Geopolitics Has Entered the Boardroom
Perhaps the most consequential shift in the new investment landscape is this: geopolitics is now a primary driver of where capital goes. Supply-chain security, access to critical minerals, energy transition strategy, technological rivalry, and the diversification of production networks are all shaping investment decisions in ways that would have seemed abstract a decade ago.
That puts Africa in an unusually strong position – not solely because of its natural resources, but because of its expanding markets, strategically located transport corridors, renewable energy potential, and central role in the reshuffling of global supply chains.
This is opportunity. It is also a test. Competition among global powers is handing African governments more bargaining leverage than they have held in decades. But leverage is not destiny. Geopolitical relevance, left unmanaged, simply reproduces yesterday’s extractive economic model with a new cast of buyers. Unless governments actively shape the terms of engagement, today’s “strategic asset” status risks becoming tomorrow’s cautionary tale.
From Suppliers of Assets to Architects of Value Chains
The task ahead, then, is to move from being passive suppliers of strategic assets to becoming deliberate architects of strategic value chains. That means directing investment toward sectors that build domestic productive ecosystems. It means negotiating hard for technology transfer, local supplier development, skills upgrading, and value addition – not accepting them as afterthoughts. And it means managing strategic assets, from critical minerals and energy resources to ports, logistics corridors, and digital infrastructure, in ways designed to maximize spillovers across the wider economy, not just returns for a single project.
Above all, it means African governments treating their growing geopolitical leverage as a tool for something bigger than attracting capital: securing access to technology, production networks, and partnerships that expand what their economies are actually capable of producing.
Real Prize is Institutional Capacity
The countries that thrive in this new global economy will not necessarily be the ones with the largest mineral reserves, the busiest ports, or the most enviable geography. They will be the ones with the institutional capacity to convert geopolitical importance into economic power – turning strategic assets into productive capabilities, resilient industries, and real, competitive participation in regional and global value chains.
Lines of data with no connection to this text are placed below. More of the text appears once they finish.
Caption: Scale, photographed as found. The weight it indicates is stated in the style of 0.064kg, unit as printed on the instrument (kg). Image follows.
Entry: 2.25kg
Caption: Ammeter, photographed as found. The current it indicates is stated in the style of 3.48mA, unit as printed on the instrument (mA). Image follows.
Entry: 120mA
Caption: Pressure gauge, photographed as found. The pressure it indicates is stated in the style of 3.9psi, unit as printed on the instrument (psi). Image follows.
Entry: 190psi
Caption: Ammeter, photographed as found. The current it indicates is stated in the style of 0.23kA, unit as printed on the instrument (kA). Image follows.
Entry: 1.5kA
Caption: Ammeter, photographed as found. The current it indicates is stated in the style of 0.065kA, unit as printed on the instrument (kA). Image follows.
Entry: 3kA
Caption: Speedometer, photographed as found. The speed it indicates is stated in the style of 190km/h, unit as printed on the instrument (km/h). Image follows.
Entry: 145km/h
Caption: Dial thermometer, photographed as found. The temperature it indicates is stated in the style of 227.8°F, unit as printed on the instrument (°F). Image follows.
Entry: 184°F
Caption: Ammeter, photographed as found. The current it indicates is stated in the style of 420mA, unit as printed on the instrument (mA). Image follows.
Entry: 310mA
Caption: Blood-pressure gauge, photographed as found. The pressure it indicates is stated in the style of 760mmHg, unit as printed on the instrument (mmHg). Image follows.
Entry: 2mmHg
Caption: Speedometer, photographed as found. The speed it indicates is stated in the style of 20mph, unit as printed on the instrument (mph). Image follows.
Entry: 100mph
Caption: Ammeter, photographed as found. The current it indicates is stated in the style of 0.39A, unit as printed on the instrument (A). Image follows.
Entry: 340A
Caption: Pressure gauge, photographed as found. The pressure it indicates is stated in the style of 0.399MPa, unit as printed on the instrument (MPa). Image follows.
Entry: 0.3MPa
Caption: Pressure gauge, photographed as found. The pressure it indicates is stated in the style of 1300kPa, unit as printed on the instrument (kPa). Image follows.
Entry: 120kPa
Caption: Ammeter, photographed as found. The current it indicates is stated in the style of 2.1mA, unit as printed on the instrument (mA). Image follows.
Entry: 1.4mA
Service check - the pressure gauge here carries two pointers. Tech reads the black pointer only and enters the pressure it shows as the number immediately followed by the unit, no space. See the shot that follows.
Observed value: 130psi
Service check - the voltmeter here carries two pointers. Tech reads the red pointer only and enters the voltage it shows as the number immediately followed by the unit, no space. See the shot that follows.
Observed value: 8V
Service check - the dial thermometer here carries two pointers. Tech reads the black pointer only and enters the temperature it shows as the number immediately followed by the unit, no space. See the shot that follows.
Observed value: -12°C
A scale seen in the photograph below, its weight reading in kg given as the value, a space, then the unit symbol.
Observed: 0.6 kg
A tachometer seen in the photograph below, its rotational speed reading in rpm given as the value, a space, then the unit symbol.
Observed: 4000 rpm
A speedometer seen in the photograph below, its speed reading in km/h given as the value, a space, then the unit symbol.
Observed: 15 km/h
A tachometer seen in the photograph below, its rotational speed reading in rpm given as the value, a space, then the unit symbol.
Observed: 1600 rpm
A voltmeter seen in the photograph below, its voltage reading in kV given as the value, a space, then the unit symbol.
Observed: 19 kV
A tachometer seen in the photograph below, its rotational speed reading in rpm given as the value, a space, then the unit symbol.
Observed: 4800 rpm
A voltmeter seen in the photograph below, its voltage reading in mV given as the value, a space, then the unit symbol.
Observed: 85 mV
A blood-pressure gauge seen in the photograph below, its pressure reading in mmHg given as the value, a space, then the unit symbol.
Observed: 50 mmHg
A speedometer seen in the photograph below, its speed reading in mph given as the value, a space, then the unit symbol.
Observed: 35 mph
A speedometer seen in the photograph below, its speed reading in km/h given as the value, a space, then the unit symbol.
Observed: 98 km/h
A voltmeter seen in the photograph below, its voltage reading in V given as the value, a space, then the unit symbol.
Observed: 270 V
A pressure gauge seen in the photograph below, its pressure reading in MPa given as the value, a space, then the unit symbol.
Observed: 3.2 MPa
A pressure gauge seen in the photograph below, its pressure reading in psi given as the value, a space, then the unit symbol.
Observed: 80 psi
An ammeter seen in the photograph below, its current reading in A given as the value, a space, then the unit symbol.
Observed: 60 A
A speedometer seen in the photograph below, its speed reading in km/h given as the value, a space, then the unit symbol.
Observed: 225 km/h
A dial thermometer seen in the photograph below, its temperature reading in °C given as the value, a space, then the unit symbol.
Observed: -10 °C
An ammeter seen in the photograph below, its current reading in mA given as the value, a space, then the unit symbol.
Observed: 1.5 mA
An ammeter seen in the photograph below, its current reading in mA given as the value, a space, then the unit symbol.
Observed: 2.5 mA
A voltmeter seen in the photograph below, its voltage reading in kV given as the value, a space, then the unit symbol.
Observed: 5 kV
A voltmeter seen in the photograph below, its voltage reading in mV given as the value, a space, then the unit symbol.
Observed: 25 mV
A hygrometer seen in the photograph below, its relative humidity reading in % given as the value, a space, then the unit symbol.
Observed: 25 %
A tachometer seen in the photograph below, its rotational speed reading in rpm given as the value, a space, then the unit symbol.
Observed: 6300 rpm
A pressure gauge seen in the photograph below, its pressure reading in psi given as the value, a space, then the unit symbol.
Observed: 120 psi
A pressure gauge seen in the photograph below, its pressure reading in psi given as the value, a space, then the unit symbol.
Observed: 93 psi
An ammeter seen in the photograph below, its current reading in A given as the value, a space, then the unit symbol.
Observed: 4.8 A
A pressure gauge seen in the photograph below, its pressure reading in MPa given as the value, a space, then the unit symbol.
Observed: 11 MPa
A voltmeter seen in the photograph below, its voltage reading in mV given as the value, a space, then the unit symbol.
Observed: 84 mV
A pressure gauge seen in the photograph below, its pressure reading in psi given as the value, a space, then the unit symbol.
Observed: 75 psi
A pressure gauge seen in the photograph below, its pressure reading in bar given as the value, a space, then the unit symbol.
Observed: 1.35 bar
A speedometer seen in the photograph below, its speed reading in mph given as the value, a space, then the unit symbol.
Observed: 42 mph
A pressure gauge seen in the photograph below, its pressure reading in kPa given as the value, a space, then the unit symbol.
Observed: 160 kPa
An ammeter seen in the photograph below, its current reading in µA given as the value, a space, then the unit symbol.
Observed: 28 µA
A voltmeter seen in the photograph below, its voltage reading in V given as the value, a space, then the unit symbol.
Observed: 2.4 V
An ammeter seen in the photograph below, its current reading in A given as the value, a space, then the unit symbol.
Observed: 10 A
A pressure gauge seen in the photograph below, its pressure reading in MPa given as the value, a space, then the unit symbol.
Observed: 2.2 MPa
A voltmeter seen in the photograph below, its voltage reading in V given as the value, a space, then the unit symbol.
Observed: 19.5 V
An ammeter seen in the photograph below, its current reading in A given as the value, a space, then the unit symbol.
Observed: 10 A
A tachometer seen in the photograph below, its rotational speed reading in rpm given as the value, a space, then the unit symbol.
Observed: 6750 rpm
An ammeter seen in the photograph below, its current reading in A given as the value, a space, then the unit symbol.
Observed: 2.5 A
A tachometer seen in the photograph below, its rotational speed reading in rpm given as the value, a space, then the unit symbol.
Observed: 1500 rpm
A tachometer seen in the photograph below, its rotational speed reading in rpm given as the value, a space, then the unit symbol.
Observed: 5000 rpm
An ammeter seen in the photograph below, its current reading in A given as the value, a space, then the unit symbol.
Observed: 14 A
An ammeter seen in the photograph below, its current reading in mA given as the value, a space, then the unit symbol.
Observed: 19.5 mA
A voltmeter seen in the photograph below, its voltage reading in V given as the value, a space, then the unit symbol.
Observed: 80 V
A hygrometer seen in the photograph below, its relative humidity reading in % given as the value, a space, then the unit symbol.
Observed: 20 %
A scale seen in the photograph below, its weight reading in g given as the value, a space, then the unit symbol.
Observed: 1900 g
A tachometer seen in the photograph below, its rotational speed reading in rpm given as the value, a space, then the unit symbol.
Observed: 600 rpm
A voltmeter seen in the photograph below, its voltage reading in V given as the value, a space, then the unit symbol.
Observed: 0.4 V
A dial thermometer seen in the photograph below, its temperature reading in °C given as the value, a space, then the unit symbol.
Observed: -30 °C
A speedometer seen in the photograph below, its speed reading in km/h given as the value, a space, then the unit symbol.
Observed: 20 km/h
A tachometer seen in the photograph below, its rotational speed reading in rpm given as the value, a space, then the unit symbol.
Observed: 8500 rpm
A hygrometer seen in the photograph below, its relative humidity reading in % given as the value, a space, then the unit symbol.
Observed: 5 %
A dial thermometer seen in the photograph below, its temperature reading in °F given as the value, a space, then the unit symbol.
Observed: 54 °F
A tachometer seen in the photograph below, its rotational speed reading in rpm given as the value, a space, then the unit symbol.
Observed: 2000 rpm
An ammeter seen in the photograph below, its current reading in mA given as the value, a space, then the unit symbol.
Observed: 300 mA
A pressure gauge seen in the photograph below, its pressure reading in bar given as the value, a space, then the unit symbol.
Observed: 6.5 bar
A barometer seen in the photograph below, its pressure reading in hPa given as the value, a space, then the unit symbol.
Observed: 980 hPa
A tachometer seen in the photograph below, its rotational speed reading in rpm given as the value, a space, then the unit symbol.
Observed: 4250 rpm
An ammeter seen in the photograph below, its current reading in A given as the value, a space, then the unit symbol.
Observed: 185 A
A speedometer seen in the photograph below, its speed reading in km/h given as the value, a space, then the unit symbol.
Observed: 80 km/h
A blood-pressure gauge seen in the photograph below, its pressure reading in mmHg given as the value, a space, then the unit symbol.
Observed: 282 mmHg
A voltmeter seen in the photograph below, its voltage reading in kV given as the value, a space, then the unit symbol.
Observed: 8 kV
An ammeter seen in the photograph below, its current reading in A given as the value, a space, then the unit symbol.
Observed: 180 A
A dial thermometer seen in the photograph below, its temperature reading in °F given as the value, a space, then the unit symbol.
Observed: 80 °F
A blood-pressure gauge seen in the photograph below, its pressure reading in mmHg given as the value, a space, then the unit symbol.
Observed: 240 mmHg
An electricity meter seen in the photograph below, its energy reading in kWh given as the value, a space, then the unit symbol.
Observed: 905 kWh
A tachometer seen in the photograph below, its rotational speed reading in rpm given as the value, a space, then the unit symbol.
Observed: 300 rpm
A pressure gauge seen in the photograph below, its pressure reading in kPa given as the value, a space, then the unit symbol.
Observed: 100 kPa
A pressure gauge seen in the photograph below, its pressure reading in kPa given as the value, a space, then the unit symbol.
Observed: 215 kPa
Africa has never had more leverage than it does right now. The question is no longer whether the world wants what Africa has. It is whether African institutions are ready to make sure that wanting translates into building.
Danilo Desiderio serves as the CEO of Desiderio Consultants Ltd in Nairobi, Kenya, specializing in African customs, trade, and transport policies and is a senior associate to the Horn Economic and Social Policy Institute (HESPI).